Despite the melting heat of a a sirocco blowing in from North Africa, Go reader Celia Donoghuefound much to impress on the island of Sicily
EL BAHIRA. Even the name sounds African, and one can forget how near Sicily is in climate and culture to that continent. Until, that is, you are sitting in the middle of an oven-like sirocco wind at almost 40 degrees.
We were five: two adults and our family of two girls, 19 and 17, and a boy of 12. The girls pronounced the main purpose of the short holiday was to acquire a tan - the boy wanted to swim, swim, swim - we just wanted to do some major chilling out. And to a large extent Sicily provided for us all.
An air-conditioned mobile home on the El Bahira campsite, three kilometres from the beach resort of San Vito Lo Capo, was the very pleasant accommodation. Long breakfasts and evening dinners on our deck while periodically sauntering up to the very large, spotlessly clean seawater pool with plenty of deckchairs - until the weekend, when the Sicilians arrived in droves.

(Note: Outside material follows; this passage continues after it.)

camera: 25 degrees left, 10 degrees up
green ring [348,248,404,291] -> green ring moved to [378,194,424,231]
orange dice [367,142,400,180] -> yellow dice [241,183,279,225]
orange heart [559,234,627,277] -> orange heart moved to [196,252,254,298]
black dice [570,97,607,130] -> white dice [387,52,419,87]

But they added great colour - they like their pop music at full belt and they dance, young, old, boys, girls, in and out of the pool.
Meanwhile our very helpful Keycamp courier, Wayne, gave us tips on where to go and what time the soccer matches were on in the campsite bar. To our surprise there were quite a few couples, minus children, in the other mobile homes, mainly English and Irish.

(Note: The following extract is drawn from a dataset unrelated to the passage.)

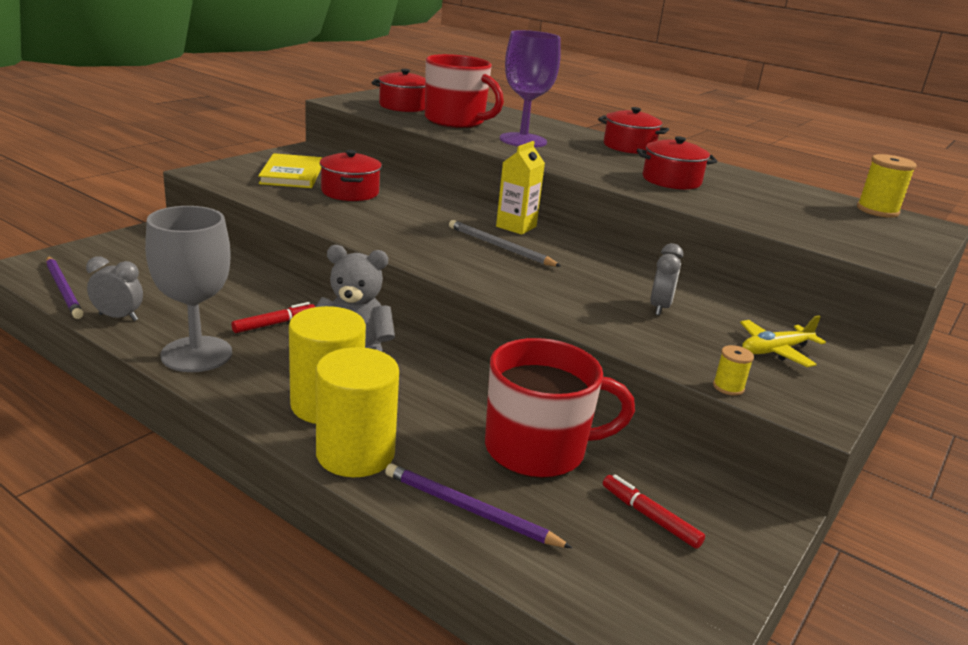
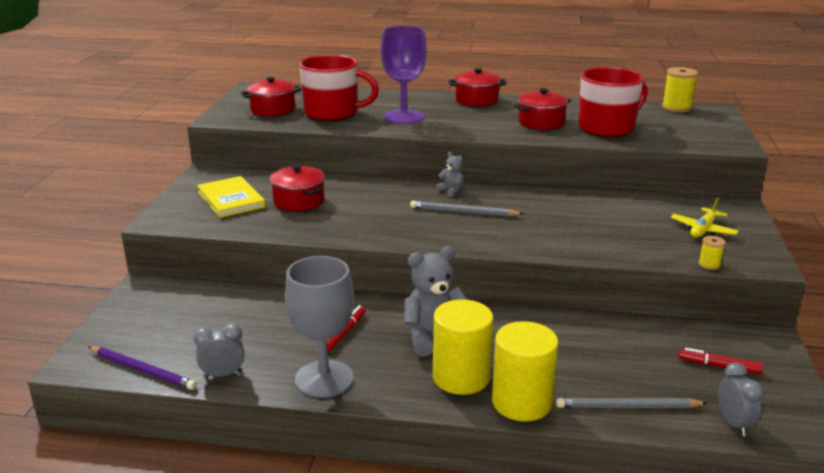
camera: 25 degrees left, 0 degrees up
purple pencil [385,464,572,548] -> grey pencil [556,398,708,408]
red mug [485,338,635,478] -> red mug moved to [578,67,647,137]
yellow carton [496,141,545,235] -> grey teddy bear [436,152,464,197]
grey clock [650,243,683,315] -> grey clock moved to [718,362,764,436]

This campsite doesn't go in for the hectic activities that many French sites provide, and one Irish family there thought it very quiet. So if you want your younger children entertained every morning by an English-speaking courier, go elsewhere. But if you simply want ground-level accommodation and a splendid pool, you could do very well here. There is a basic shop on site, the bar is always open, and the pizzeria opened on some evenings - mid-June was still the off-season.
The air-conditioned car was fairly essential, we concluded. We made trips to Erice, a medieval mountain-top village, and Segesta, where you can see a Greek temple in almost perfect condition and a Roman amphitheatre.
Walking any distance was not on the cards, so it is well worth paying the €1.60 for the bus that brings you from the temple to the other ruins.
Another trip was to a very large nature reserve, named Zingaro, south of San Vito Lo Capo. You park your car, pay a €10 family entrance fee and then take your pick: you could go on some very strenuous walking trips for hours, or take a much shorter one down to the glorious little stony beach, where a little herd of wild boar, including their young, appeared.
If you are a keen walker, a springtime visit would be very rewarding: the nature reserve cultivates trees and plants that we didn't notice anywhere else in the parched soil of the island.
San Vito Lo Capo, on the northwestern tip of the island, about 40 km from Trapani airport, is a small town with a stunning sandy beach and the fairly nondescript restaurants and market stalls of any resort.
Hiring an umbrella and two deckchairs for a few hours cost us €20, which seemed excessive - a meal for the five of us cost only twice that. But it's a very safe beach with a natural sandbank and a lifeguard, so it was worth it at least for one trip.
Shopping for food was in the fairly limited Sisa supermarket - otherwise, all that was on offer were beach balls, African souvenirs and so on in the market.
If you want, you can take a boat trip around the coast, or various bus trips. The scenery is magnificent - rocky, rather Texan in places - and the greens and blues of the apparently very clean sea were simply gorgeous. We had no rain, but a few too many mosquitoes despite the endless sprays we used.
I would go again - but not in June. If that sirocco had lasted more than 24 hours, it would have made all movement simply out of the question. But once it passed, a wonderful place for a holiday.